Task item>
Although the records contain pictures, only their text should be set down, exactly as written.

[Stored items]

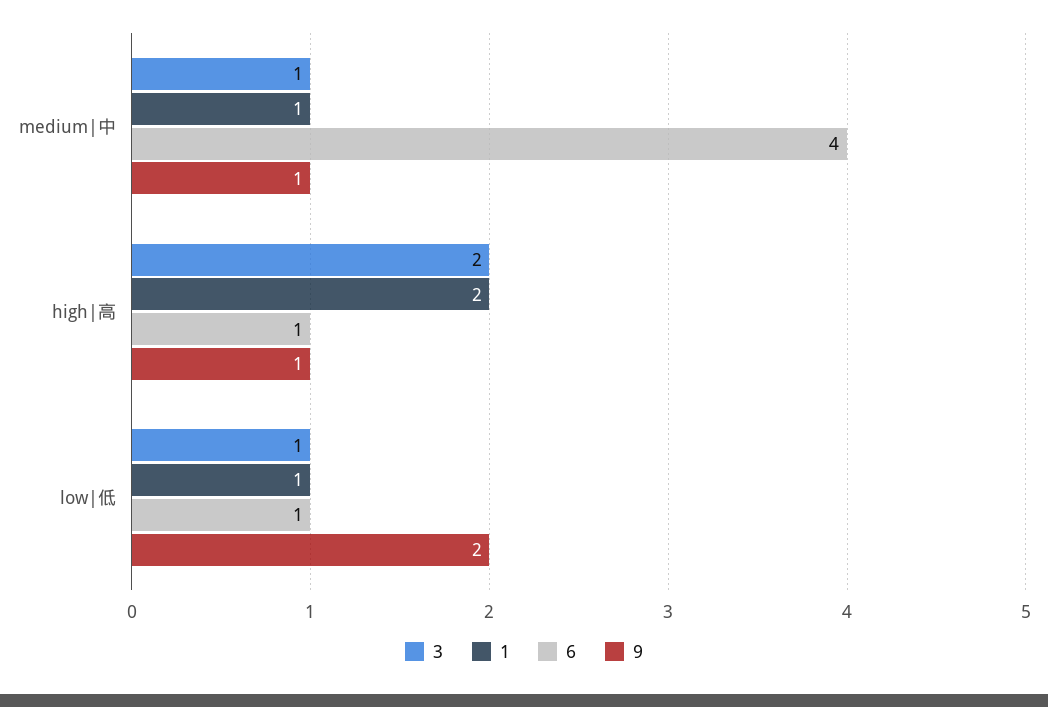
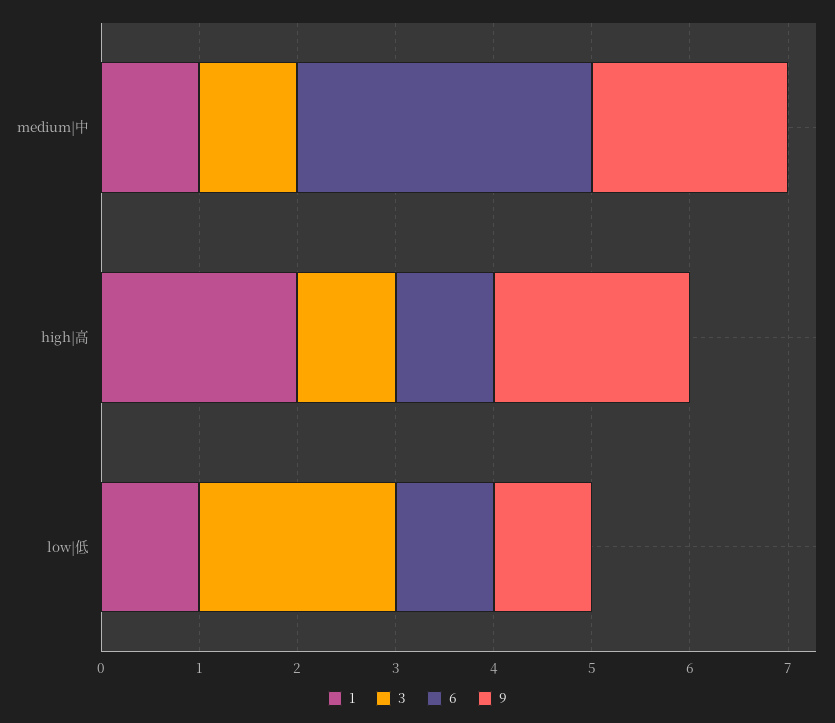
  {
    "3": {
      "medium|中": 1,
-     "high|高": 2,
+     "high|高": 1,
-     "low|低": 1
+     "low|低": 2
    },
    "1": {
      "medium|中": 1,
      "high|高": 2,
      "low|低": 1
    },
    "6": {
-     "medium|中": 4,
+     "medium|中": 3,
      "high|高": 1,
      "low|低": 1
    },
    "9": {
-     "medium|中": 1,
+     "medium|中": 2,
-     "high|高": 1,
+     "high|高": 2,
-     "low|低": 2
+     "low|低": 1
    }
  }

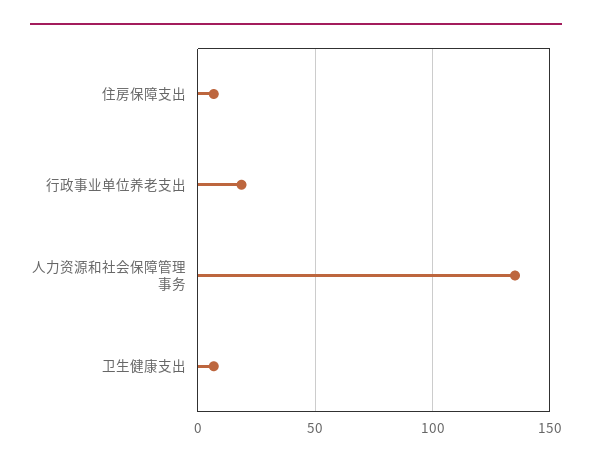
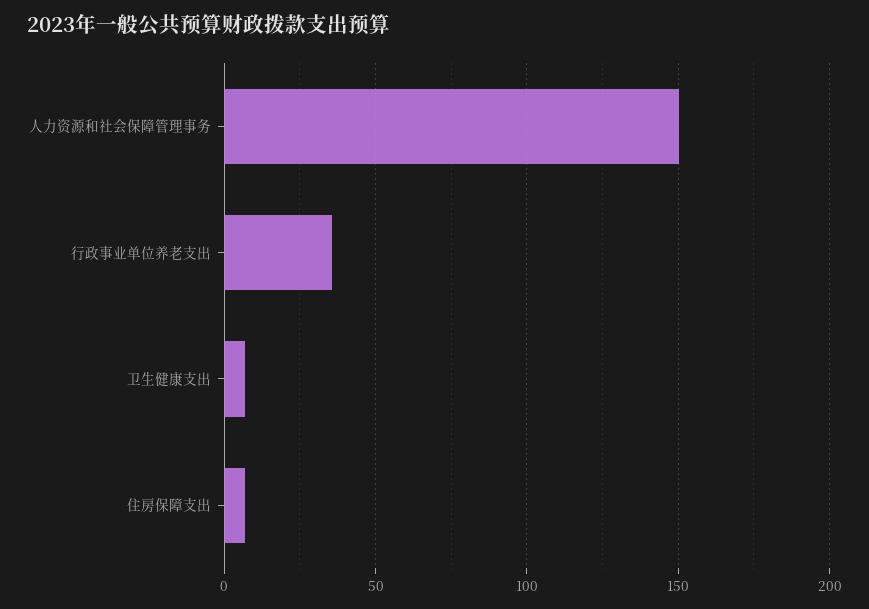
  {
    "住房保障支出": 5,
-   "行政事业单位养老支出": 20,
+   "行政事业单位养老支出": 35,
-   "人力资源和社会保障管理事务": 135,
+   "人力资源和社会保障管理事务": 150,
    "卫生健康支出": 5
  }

Exercise output>
  {
    "3": {
      "medium|中": 1,
-     "high|高": 2,
+     "high|高": 1,
-     "low|低": 1
+     "low|低": 2
    },
    "1": {
      "medium|中": 1,
      "high|高": 2,
      "low|低": 1
    },
    "6": {
-     "medium|中": 4,
+     "medium|中": 3,
      "high|高": 1,
      "low|低": 1
    },
    "9": {
-     "medium|中": 1,
+     "medium|中": 2,
-     "high|高": 1,
+     "high|高": 2,
-     "low|低": 2
+     "low|低": 1
    }
  }

  {
    "住房保障支出": 5,
-   "行政事业单位养老支出": 20,
+   "行政事业单位养老支出": 35,
-   "人力资源和社会保障管理事务": 135,
+   "人力资源和社会保障管理事务": 150,
    "卫生健康支出": 5
  }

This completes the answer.